5. However, considering the fact that the parties have come to a settlement and the victims have no grievance now and considering the further fact that the first appellant has already undergone a period of imprisonment of about six months, a lenient view can be taken and the sentence can be reduced to the period which he has already undergone. We order so and direct the jail authorities to set him at liberty forthwith.”

20. The Supreme Court in the case of Rajendra Harakchand Bhandari Vs. State of Maharashtra, reported in (2011) 13 SCC 311 has held as under :

“13. We must immediately state that the offence under Section 307 is not compoundable in terms of Section 320(9) of the Code of Criminal Procedure, 1973 and, therefore, compounding of the offence in the present case is out of question. However, the circumstances pointed out by the learned Senior Counsel do persuade us for a lenient view in regard to the sentence. The incident occurred on 17-5-1991 and it is almost twenty years since then.

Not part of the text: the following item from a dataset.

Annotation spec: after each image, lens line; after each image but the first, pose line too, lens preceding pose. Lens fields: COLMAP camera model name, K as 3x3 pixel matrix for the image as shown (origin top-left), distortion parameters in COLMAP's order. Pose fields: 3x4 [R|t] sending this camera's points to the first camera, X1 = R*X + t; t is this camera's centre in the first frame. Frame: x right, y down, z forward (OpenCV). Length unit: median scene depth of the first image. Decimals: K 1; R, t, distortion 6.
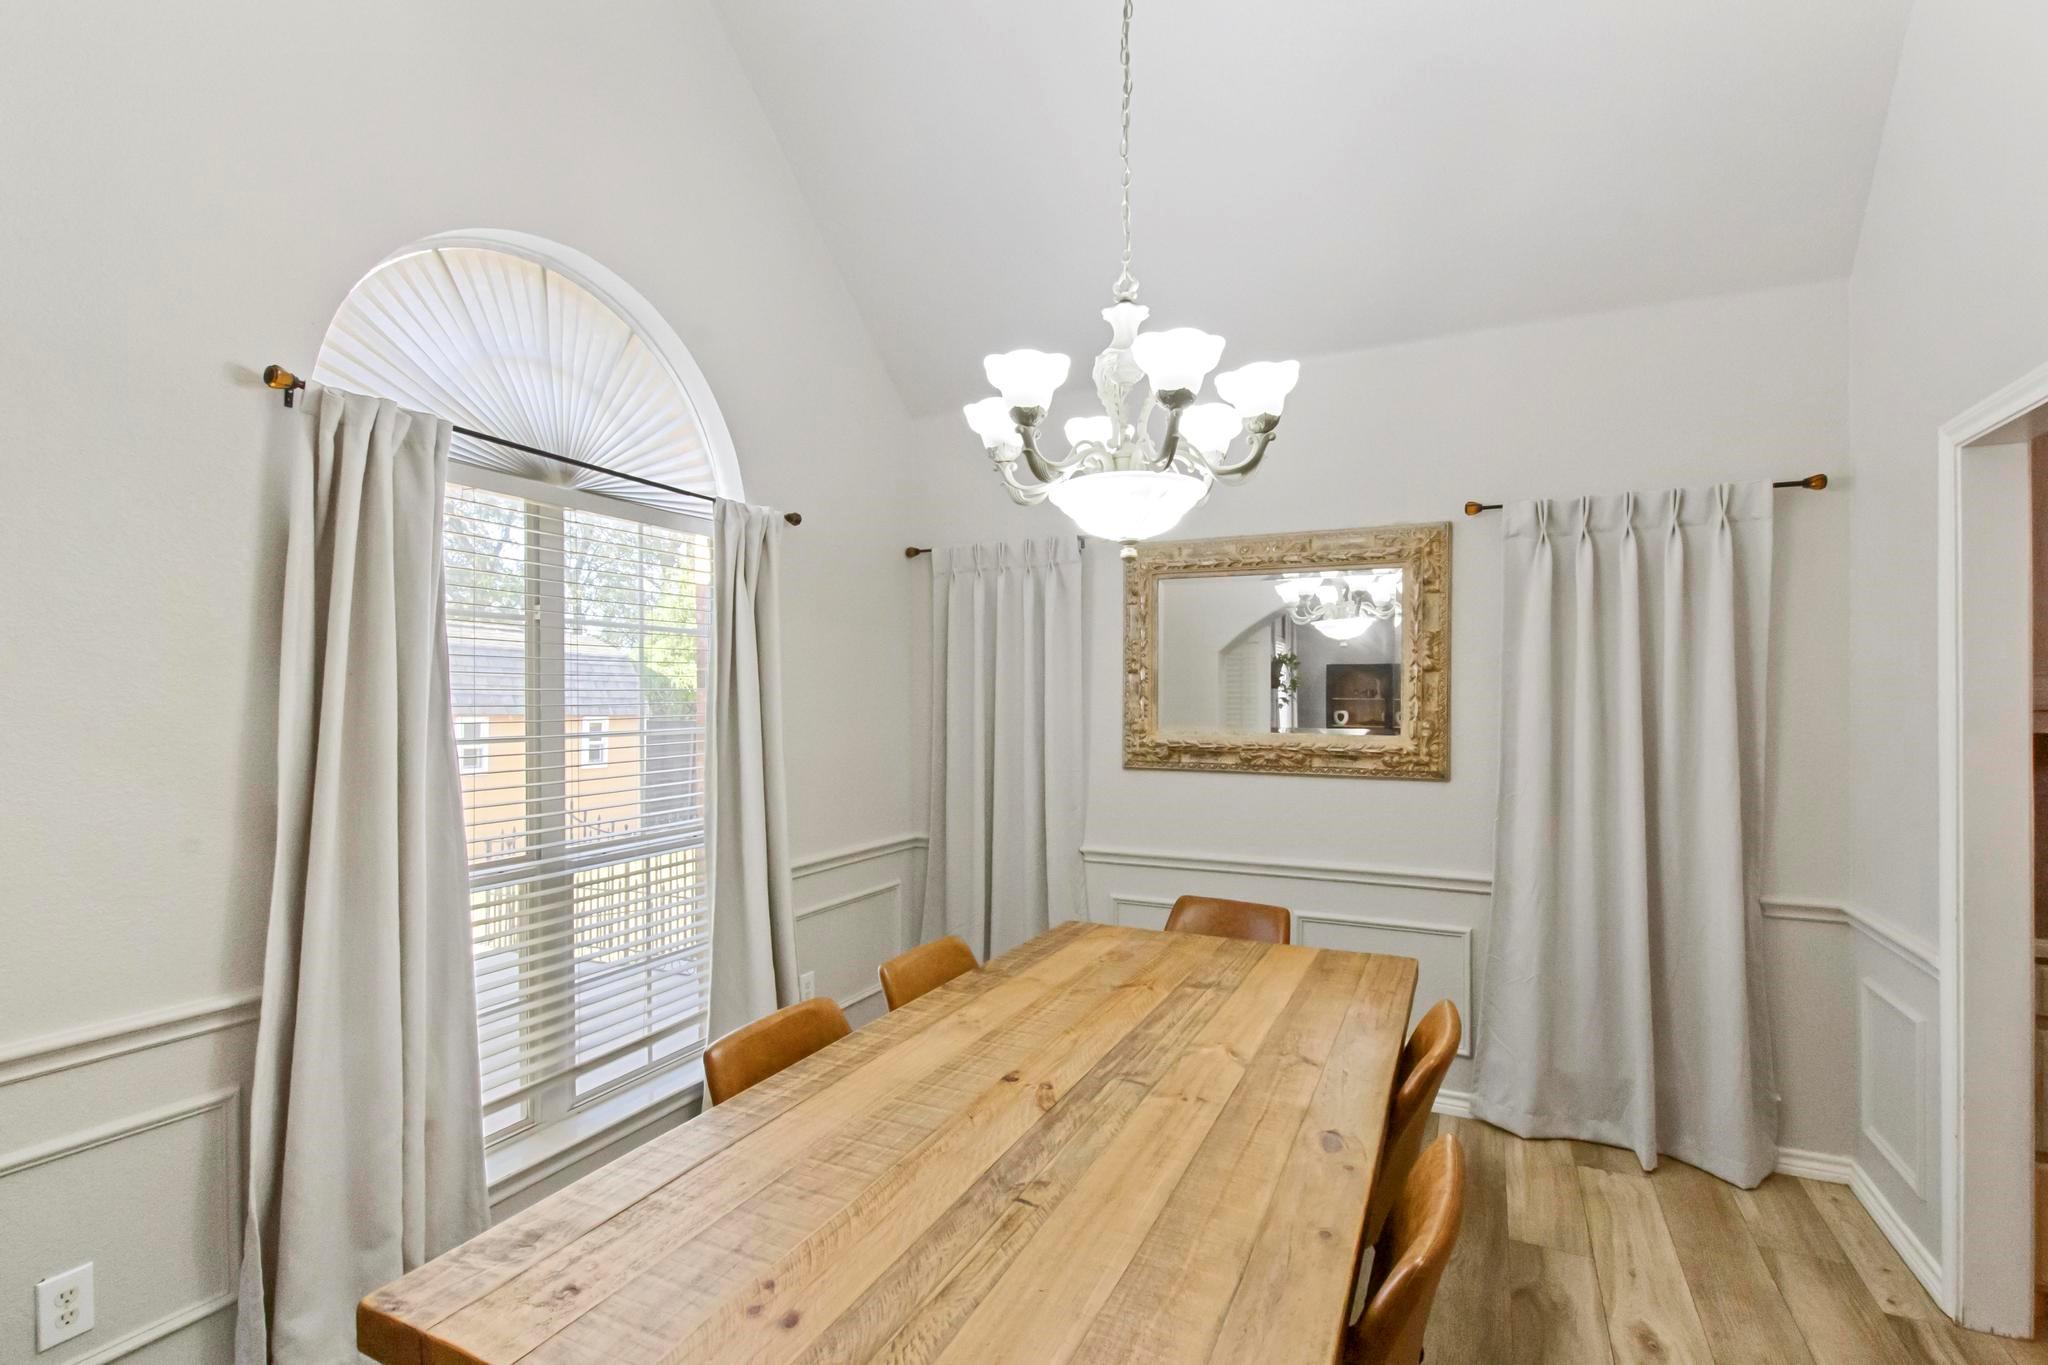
lens RADIAL K [[949.1, 0, 1034.8], [0, 949.1, 709.6], [0, 0, 1]] dist [0.002794, -0.000977]
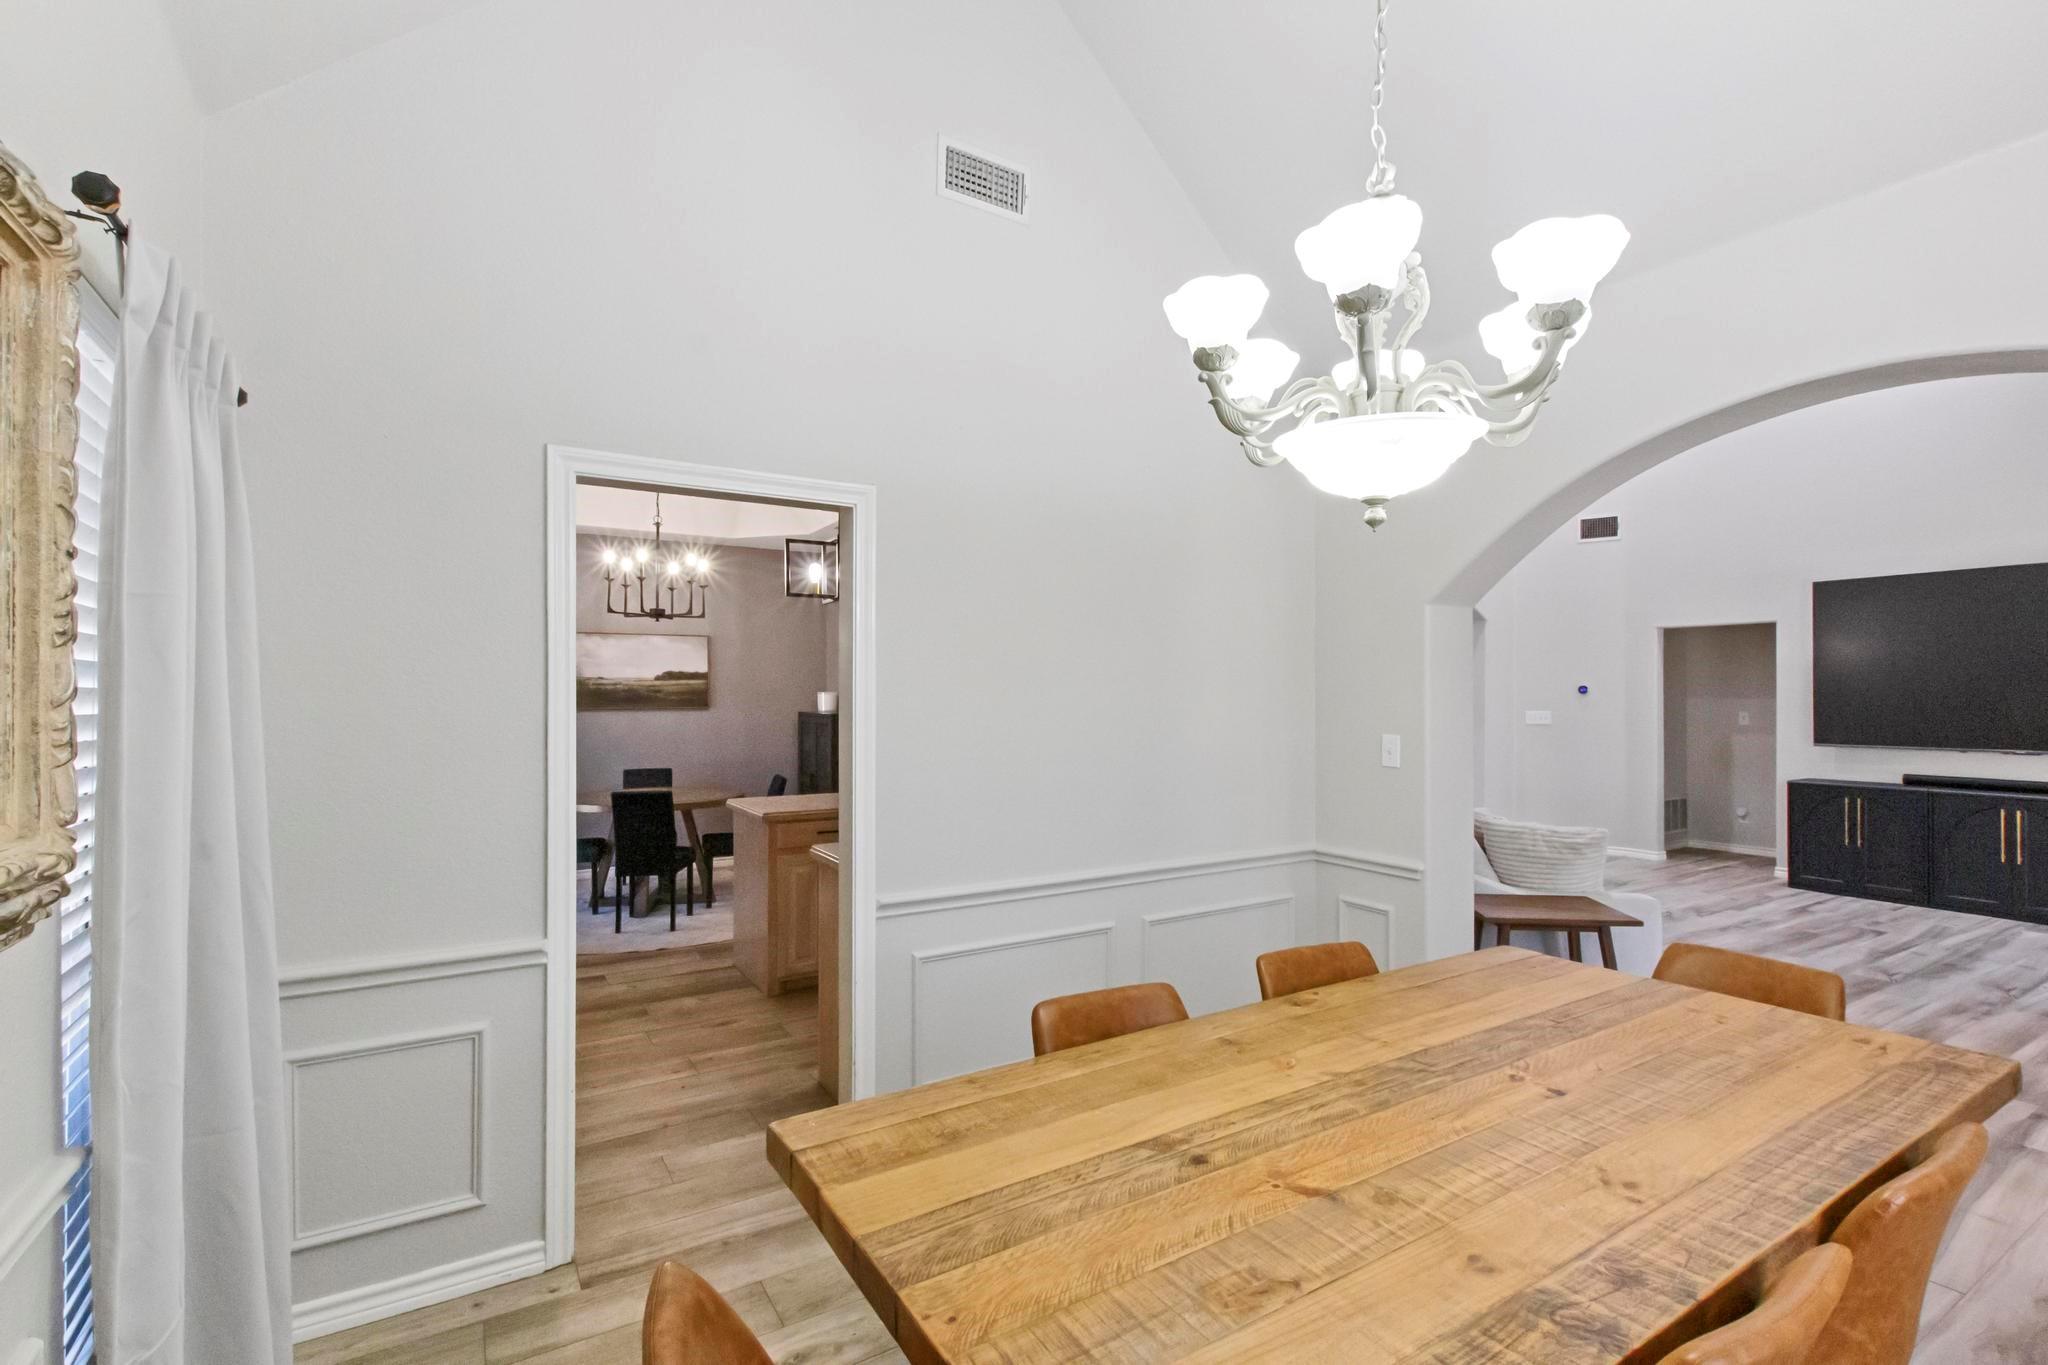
lens RADIAL K [[938.2, 0, 1024.0], [0, 938.2, 682.5], [0, 0, 1]] dist [0.002324, 0.000567]
pose [[-0.838282, 0.004882, 0.545215, -0.082439], [0.003375, 0.999987, -0.003765, -0.022857], [-0.545226, -0.001316, -0.838288, 1.819069]]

The appellants are agriculturists by occupation and have no previous criminal background. There has been reconciliation amongst parties; the relations between the appellants and the victim have become cordial and prior to the appellants’ surrender, the parties have been living peacefully in the village. The appellants have already undergone the sentence of more than two-and-a-half years. Having regard to these circumstances, we are satisfied that ends of justice will be met if the substantive sentence awarded to the appellants is reduced to the period already undergone while maintaining the amount of fine.”